|
The biggest general problem is that people thought of shipping the site the same way they thought of shipping an aircraft carrier -- you write the code, hand it over, and you're done. It wasn't treated as a running service. So, for example, when the site went down, there wasn't a group of people responsible for bringing it back up. That's what Mikey and the other Site Reliability Engineers fixed. They set up a war room with an engineer from each and every subcontractor, and the war room had three rules: Rule 1: "The war room and the meetings are for solving problems. There are plenty of other venues where people devote their creative energies to shifting blame." Rule 2: "The ones who should be doing the talking are the people who know the most about an issue, not the ones with the highest rank.
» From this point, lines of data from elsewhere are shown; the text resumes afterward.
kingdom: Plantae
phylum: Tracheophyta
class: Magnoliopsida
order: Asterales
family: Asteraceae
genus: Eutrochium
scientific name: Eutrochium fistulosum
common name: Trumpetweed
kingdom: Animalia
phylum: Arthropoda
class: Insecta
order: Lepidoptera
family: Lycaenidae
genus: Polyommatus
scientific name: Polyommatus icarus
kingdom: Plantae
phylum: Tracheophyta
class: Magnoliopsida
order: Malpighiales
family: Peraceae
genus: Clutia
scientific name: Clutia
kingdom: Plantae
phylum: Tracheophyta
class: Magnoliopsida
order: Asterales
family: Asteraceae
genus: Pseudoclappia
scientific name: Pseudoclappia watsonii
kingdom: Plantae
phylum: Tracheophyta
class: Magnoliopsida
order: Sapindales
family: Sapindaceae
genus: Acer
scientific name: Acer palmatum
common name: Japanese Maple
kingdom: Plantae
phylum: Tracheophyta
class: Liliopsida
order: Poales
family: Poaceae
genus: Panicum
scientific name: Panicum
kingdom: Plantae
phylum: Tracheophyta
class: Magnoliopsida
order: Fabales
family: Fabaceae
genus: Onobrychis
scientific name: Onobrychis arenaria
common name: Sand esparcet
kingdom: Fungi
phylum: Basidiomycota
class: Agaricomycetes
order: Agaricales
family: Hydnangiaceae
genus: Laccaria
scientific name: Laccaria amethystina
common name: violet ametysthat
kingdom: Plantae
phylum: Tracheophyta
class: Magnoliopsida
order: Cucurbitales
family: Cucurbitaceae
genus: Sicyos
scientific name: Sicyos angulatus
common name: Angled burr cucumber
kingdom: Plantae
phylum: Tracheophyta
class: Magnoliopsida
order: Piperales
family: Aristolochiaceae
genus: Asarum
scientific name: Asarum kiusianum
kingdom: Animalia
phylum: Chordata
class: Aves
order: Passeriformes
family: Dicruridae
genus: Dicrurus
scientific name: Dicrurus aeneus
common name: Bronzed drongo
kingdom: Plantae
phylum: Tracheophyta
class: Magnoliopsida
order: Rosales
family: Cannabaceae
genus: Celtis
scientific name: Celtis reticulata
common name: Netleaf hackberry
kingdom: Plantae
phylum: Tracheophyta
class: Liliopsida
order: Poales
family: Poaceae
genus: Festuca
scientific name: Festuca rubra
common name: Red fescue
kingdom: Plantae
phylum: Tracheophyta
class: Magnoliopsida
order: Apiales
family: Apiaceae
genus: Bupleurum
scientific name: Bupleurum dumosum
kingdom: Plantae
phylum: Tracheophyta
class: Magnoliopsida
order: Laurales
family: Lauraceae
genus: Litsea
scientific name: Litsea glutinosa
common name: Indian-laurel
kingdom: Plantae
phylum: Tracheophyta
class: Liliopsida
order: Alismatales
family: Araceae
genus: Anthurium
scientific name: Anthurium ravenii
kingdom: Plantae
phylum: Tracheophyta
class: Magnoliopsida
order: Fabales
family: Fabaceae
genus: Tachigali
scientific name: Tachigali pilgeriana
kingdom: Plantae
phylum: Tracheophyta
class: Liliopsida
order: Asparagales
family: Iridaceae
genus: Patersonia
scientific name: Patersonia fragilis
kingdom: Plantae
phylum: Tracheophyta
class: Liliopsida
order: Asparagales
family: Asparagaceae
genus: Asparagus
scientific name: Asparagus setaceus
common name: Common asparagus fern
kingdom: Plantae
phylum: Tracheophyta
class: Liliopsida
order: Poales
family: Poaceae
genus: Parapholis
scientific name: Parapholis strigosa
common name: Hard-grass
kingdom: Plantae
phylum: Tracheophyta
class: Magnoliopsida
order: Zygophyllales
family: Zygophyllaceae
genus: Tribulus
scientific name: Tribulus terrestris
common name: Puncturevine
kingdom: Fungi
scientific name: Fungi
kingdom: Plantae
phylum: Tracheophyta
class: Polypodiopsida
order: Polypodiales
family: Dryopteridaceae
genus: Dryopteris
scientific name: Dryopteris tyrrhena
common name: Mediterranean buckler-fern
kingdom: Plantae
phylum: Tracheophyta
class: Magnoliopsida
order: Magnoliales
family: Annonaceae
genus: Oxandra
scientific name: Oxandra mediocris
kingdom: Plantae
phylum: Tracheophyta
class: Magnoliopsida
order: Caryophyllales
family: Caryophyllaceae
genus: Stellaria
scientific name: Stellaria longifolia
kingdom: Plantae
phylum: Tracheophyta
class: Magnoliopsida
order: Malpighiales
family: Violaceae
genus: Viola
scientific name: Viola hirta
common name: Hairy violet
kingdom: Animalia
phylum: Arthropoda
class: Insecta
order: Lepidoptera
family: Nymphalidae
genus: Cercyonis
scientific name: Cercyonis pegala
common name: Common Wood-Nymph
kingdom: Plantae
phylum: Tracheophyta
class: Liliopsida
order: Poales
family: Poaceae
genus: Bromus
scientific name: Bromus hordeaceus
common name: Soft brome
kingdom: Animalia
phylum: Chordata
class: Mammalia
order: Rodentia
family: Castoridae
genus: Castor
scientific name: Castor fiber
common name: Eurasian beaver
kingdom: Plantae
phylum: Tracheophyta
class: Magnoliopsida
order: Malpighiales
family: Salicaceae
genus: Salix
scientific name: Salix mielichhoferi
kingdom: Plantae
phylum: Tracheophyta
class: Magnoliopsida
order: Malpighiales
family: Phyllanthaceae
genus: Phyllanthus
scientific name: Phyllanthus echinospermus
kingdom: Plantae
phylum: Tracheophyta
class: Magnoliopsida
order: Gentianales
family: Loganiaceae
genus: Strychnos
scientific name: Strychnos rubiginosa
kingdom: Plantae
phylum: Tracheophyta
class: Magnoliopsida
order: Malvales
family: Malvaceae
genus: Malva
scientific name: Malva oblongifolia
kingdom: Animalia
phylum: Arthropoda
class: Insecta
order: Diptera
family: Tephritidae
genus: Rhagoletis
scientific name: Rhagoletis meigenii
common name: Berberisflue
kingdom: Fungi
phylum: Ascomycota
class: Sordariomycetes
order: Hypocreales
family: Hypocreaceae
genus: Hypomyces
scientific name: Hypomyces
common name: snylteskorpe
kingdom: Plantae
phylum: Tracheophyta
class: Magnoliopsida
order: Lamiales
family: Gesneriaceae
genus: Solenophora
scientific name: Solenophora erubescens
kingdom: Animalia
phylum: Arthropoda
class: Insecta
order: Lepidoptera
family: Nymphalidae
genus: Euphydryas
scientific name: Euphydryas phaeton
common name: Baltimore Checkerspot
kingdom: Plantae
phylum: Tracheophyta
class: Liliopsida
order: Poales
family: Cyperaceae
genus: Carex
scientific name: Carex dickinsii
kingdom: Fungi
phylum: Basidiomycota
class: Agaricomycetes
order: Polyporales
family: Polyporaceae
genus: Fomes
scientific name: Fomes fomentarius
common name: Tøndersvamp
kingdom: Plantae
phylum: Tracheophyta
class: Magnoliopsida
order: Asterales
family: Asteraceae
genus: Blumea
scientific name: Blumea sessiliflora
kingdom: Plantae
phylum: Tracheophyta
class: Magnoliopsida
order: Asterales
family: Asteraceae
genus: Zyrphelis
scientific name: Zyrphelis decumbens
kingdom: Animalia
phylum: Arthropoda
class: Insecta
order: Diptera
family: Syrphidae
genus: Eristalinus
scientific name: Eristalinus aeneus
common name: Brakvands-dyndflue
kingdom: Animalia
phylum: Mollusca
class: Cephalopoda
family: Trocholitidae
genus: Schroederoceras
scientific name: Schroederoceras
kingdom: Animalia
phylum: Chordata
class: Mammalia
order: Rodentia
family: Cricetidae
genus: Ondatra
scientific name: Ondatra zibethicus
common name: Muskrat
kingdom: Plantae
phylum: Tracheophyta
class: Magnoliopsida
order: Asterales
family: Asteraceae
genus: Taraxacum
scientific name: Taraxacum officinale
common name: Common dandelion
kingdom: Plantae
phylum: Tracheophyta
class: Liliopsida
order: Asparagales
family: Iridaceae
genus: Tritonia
If anyone finds themselves sitting passively while managers and executives talk over them with less accurate information, we have gone off the rails, and I would like to know about it." Rule 3: "We need to stay focused on the most urgent issues, like things that will hurt us in the next 24-48 hours." Once you have that process working, it's the same as optimizing software: you find the current bottleneck, fix it, find the next, etc. The Time article mentions two -- the lack of DB caching and the bad ID generator. There were dozens of things like that. And still are! |
So, the same problem every vendor encounters when doing a software project. I cannot tell you how many "lay people" can't simply grok this.